'Journalists are under attack like never before': Amal Clooney faults collective shrug over slaying of Saudi writer Jamal Khashoggi

Human rights lawyer Amal Clooney accused world leaders Wednesday of failing to protect journalists and responding with "a collective shrug" over the slaying of Saudi writer Jamal Khashoggi.
Amal Clooney speaks during the Global Conference for Media Freedom at The Printworks in London, Wednesday, July 10, 2019. (Dominic Lipinski/PA via AP)
Amal Clooney speaks during the Global Conference for Media Freedom at The Printworks in London, Wednesday, July 10, 2019. (Dominic Lipinski/PA via AP)

LONDON (AP): Human rights lawyer Amal Clooney accused world leaders Wednesday of failing to protect journalists and responding with "a collective shrug" over the slaying of Saudi writer Jamal Khashoggi.

Clooney, the British government's envoy on media freedom, said at a conference on press freedom that "journalists are under attack like never before," not just while covering wars but for exposing crime and corruption.

"The vast majority of these murders go unpunished," she said, adding that "world leaders responded with little more than a collective shrug" to Khashoggi's killing by agents close to the Saudi crown prince.

The Washington Post columnist was killed inside Saudi Arabia's Consulate in Istanbul last year.

According to the United Nations cultural body UNESCO, 99 media workers were killed worldwide in 2018.

The London conference where Clooney spoke was called by UK Foreign Secretary Jeremy Hunt and Canadian Foreign Minister Chrystia Freeland with the aim of improving protection for journalists around the world.

The gathering announced the founding of a global fund to provide training, legal support and other resources for journalists in danger zones, administered by the UN cultural body.

It's unclear how much money the fund will have; Britain committed 3 million pounds ($3.8 million) and Canada 1 million Canadian dollars ($760,000).

Politicians, officials, activists and journalists from more than 100 countries attended the two-day meeting, but two Russian news outlets were banned.

 

Amal Clooney speaks during the Global Conference for Media Freedom at The Printworks in London, Wednesday, July 10, 2019. (Dominic Lipinski/PA via AP)

 

The British government said Russian news agency Sputnik and state-owned TV network RT were excluded because of their alleged "active role in spreading disinformation."

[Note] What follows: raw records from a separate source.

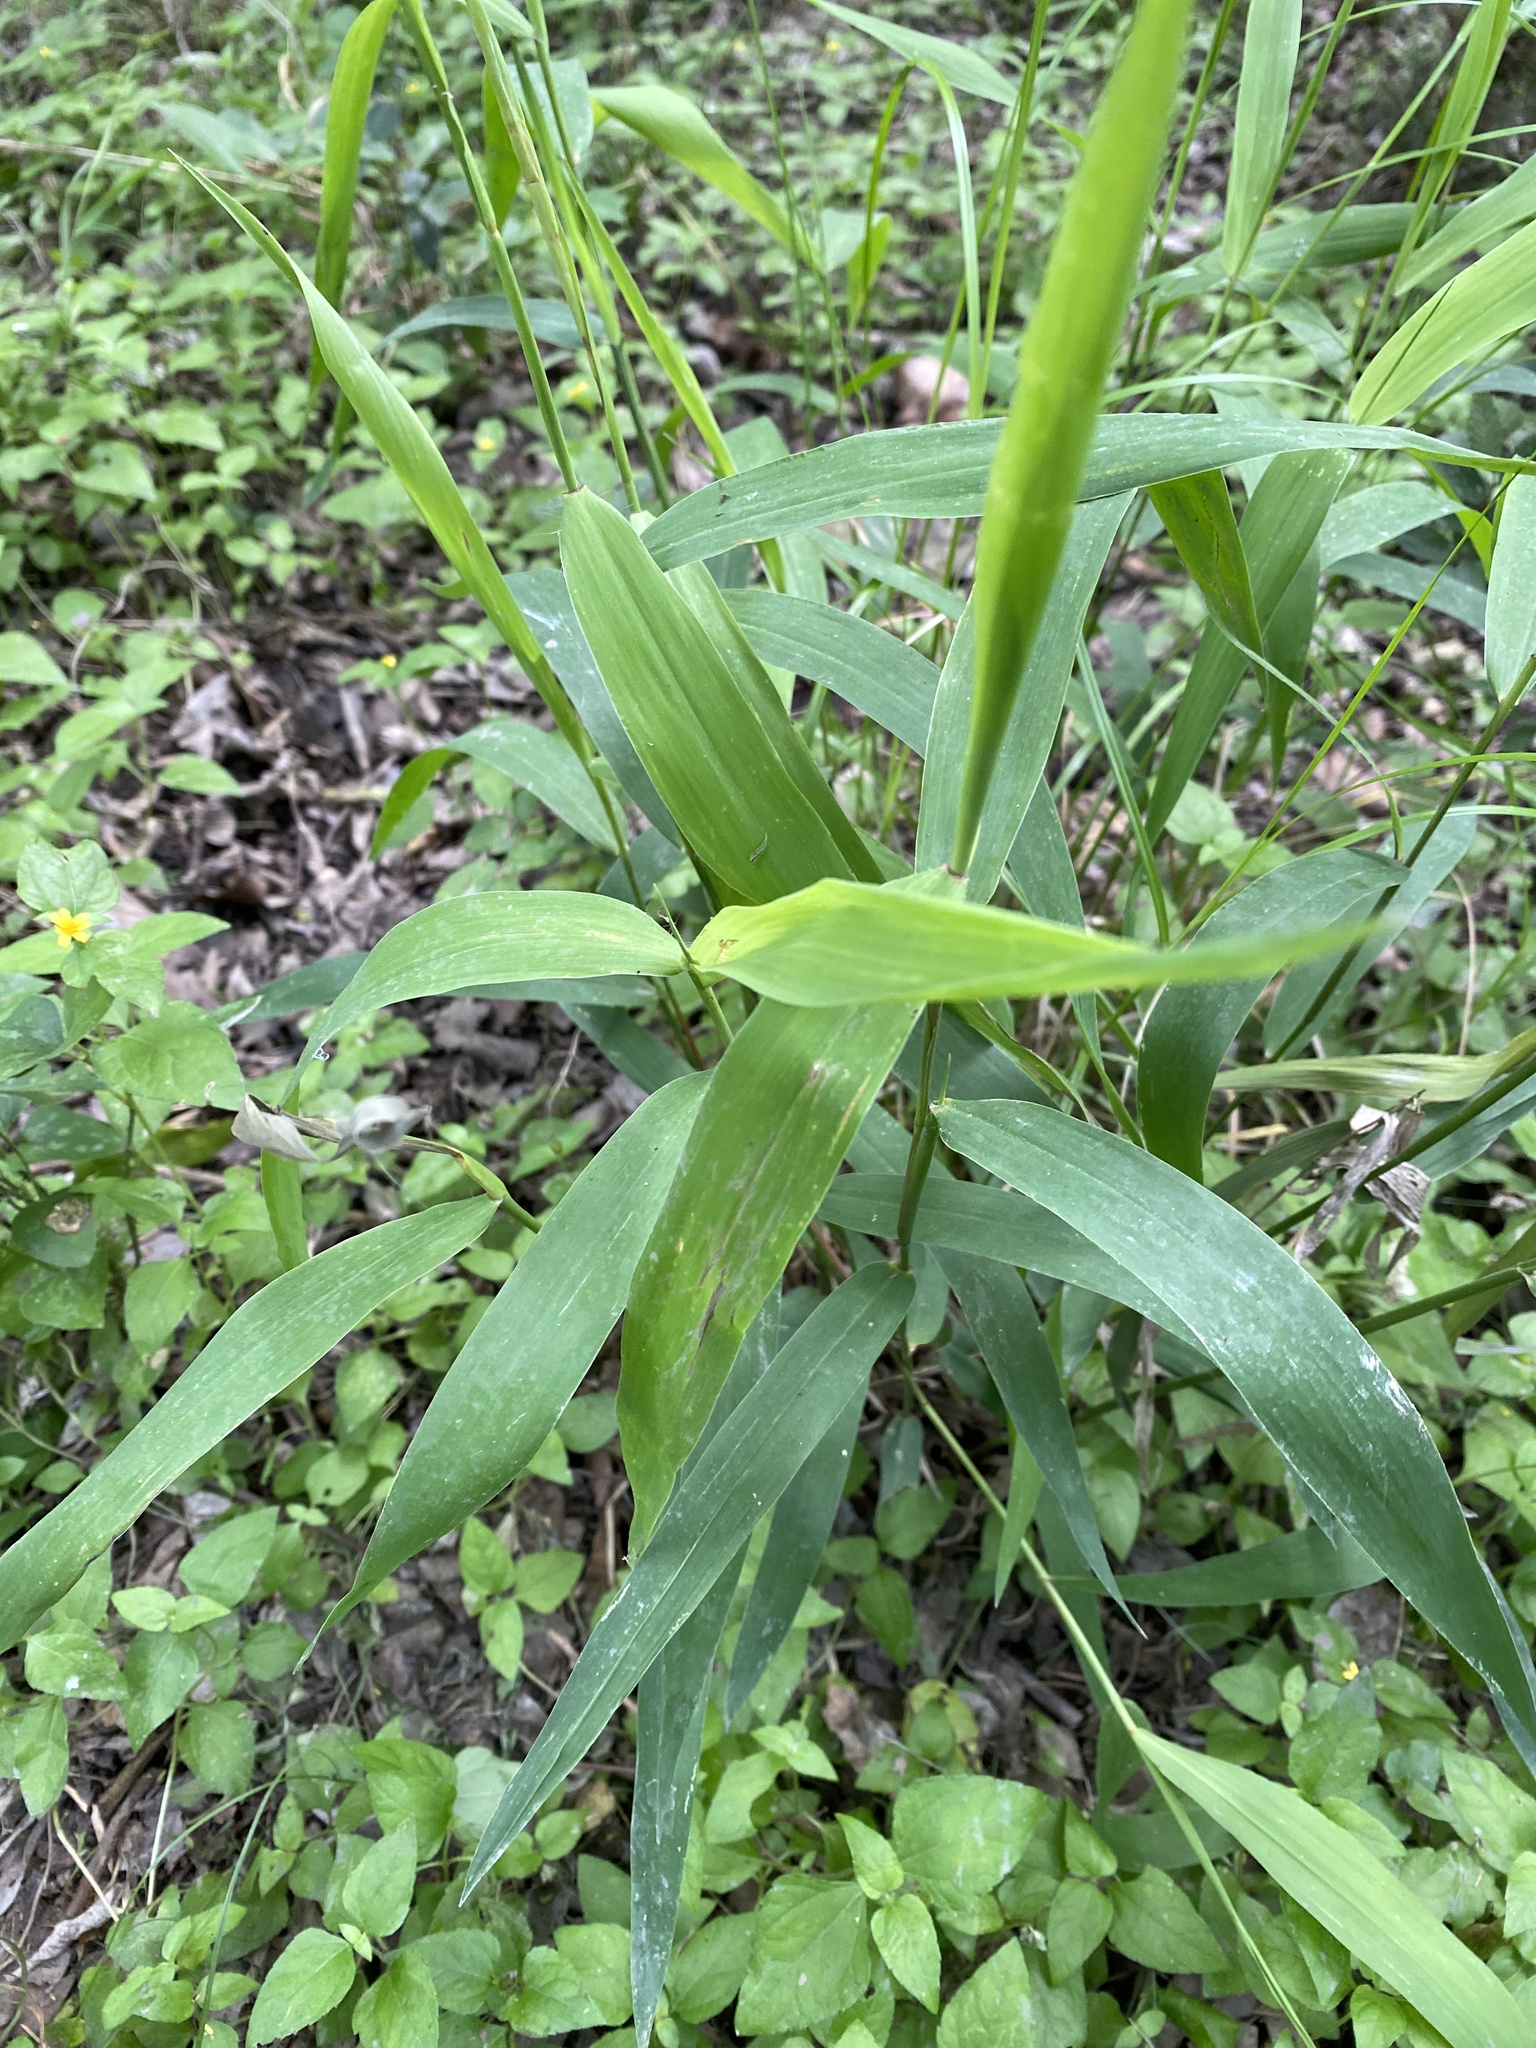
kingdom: Plantae
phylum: Tracheophyta
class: Liliopsida
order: Poales
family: Poaceae
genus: Chasmanthium
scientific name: Chasmanthium latifolium
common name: Broad-leaved chasmanthium
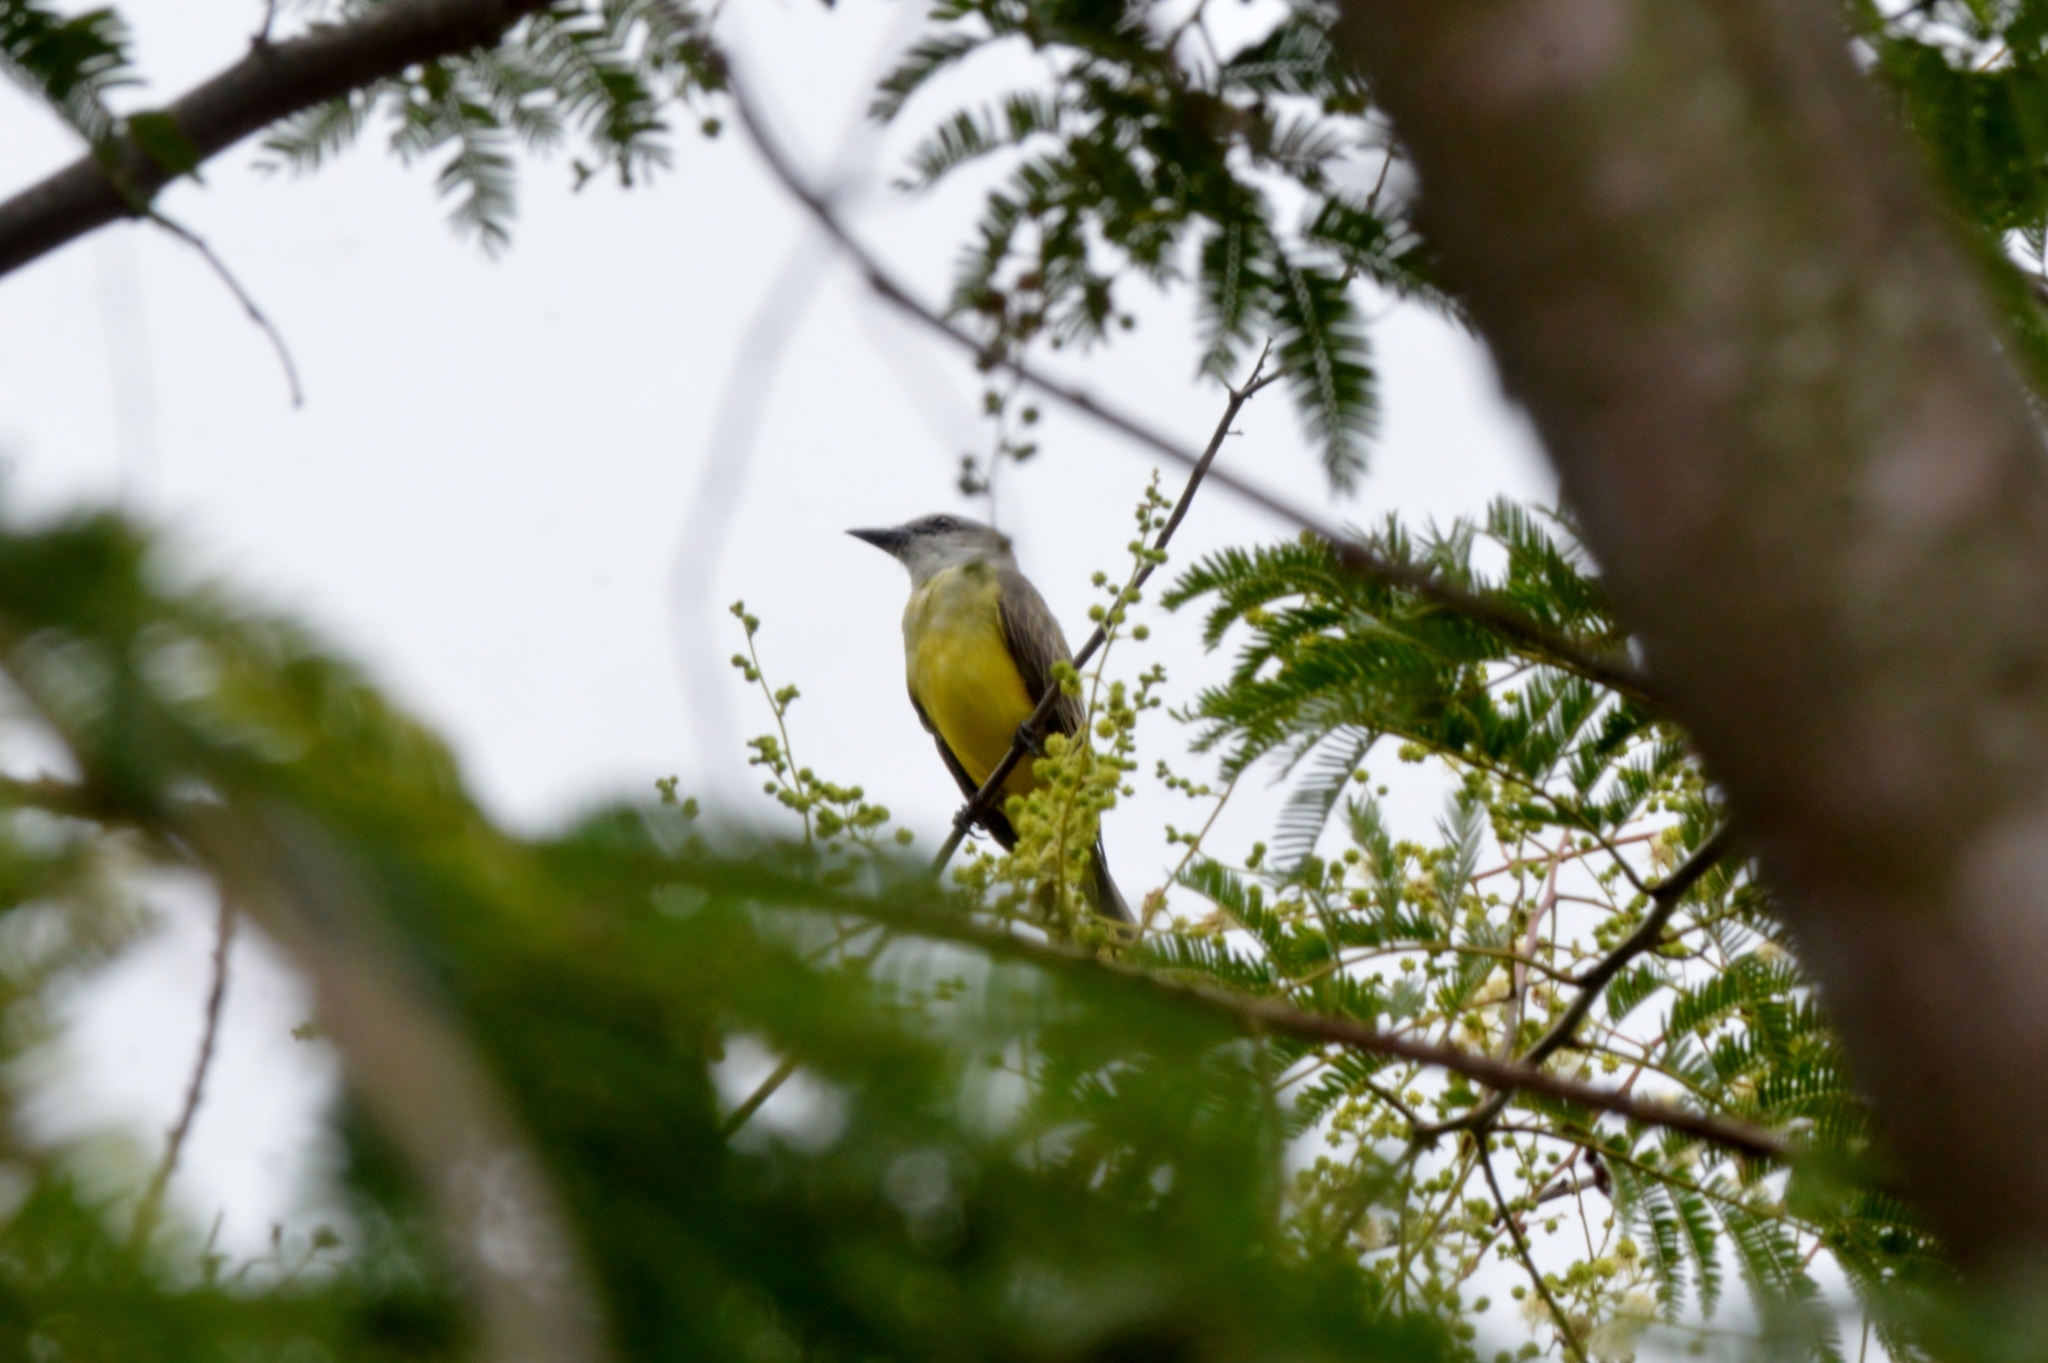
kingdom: Animalia
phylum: Chordata
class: Aves
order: Passeriformes
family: Tyrannidae
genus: Tyrannus
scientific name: Tyrannus melancholicus
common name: Tropical kingbird
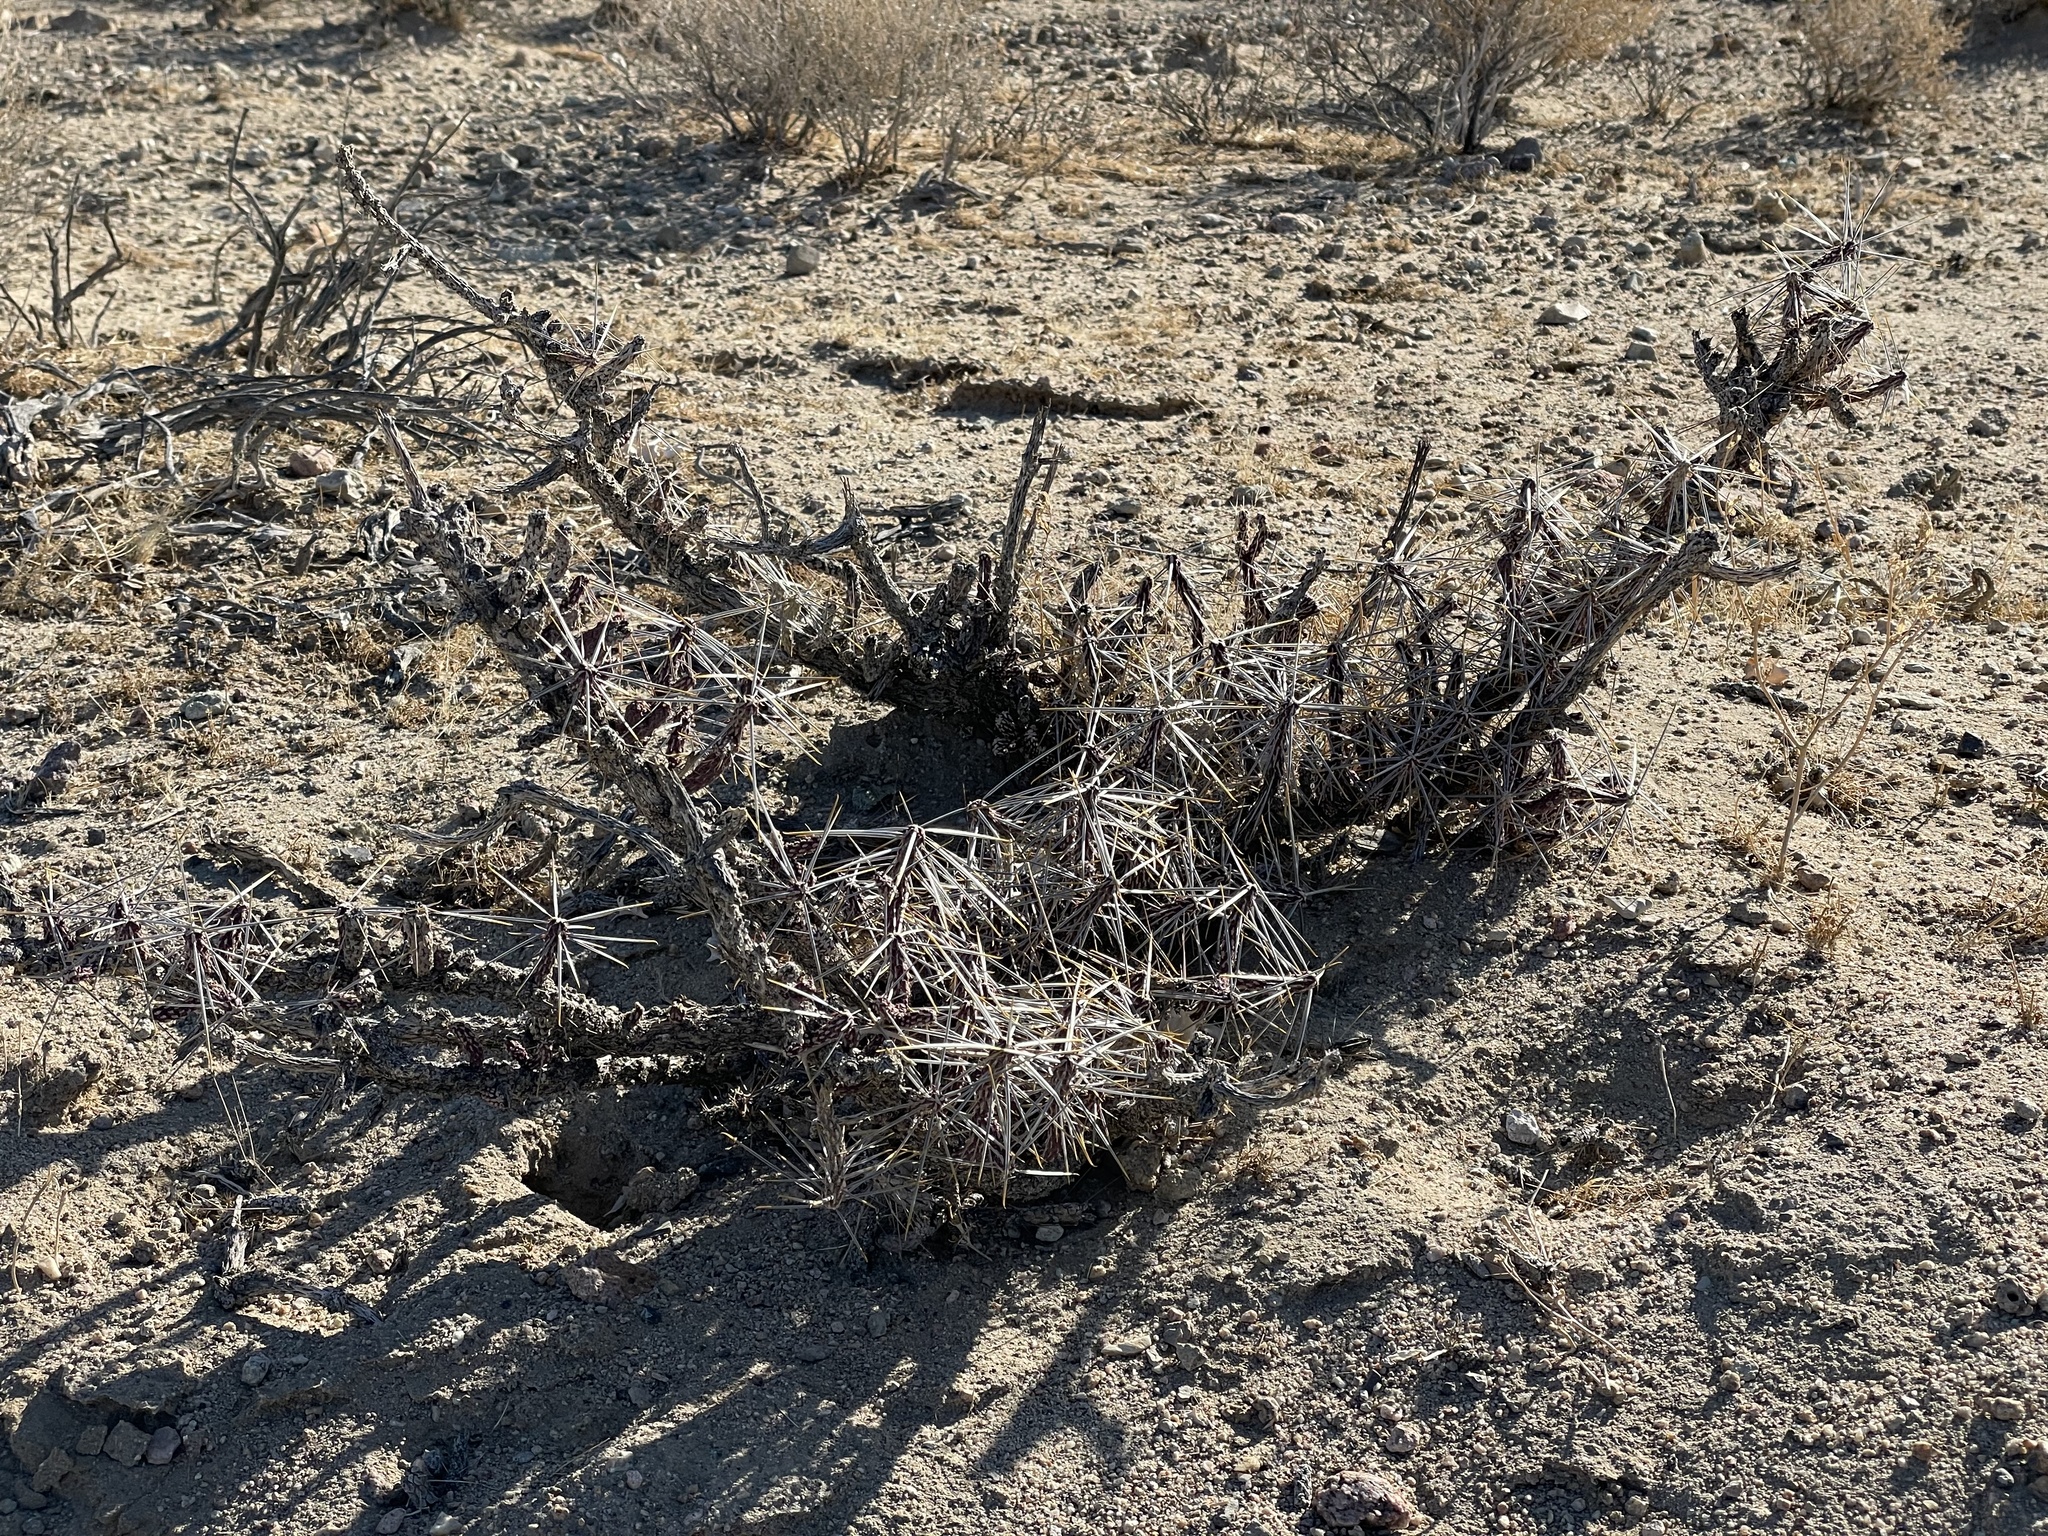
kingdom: Plantae
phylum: Tracheophyta
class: Magnoliopsida
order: Caryophyllales
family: Cactaceae
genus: Cylindropuntia
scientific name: Cylindropuntia ramosissima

RT was censured last year by Britain's broadcast regulator for breaking UK impartiality rules in its coverage of the poisoning of a Russian ex-spy in England.

 

Amal Clooney and Britain's Foreign Secretary Jeremy Hunt at the Global Conference for Media Freedom at The Printworks in London. (Dominic Lipinski/PA via AP)

 

RT, formerly known as Russia Today, said: "it takes a particular brand of hypocrisy to advocate for freedom of press while banning inconvenient voices and slandering alternative media."

Organisers did not release a full list of conference participants but said delegations were expected from nations with dire press freedom records, such as Saudi Arabia and Turkey.

Britain's Hunt told the attendees that "media freedom is not a Western value but a universal value."

"The strongest safeguard against the dark side of power is accountability and scrutiny," he said.

 

Amal Clooney and Britain's Foreign Secretary Jeremy Hunt at the Global Conference for Media Freedom at The Printworks in London. (Dominic Lipinski/PA via AP)

 

Hunt said countries that silenced journalists and freedom of the press must be made to pay a "diplomatic price." He and singled out China, which routinely censors the internet, as an example of a country where "the situation continues to deteriorate."

Hunt also criticised Donald Trump's verbal attacks on journalists, whom the US president has branded enemies of the people.

"I wouldn't use the language President Trump used, and I wouldn't agree with it," he said. "We have to remember that what we say can have an impact in other countries where they can't take press freedom for granted."

Clooney also took aim at Trump, saying "the country of James Madison" — one of America's founding fathers and a champion of a free press — "has a leader today who vilifies the media."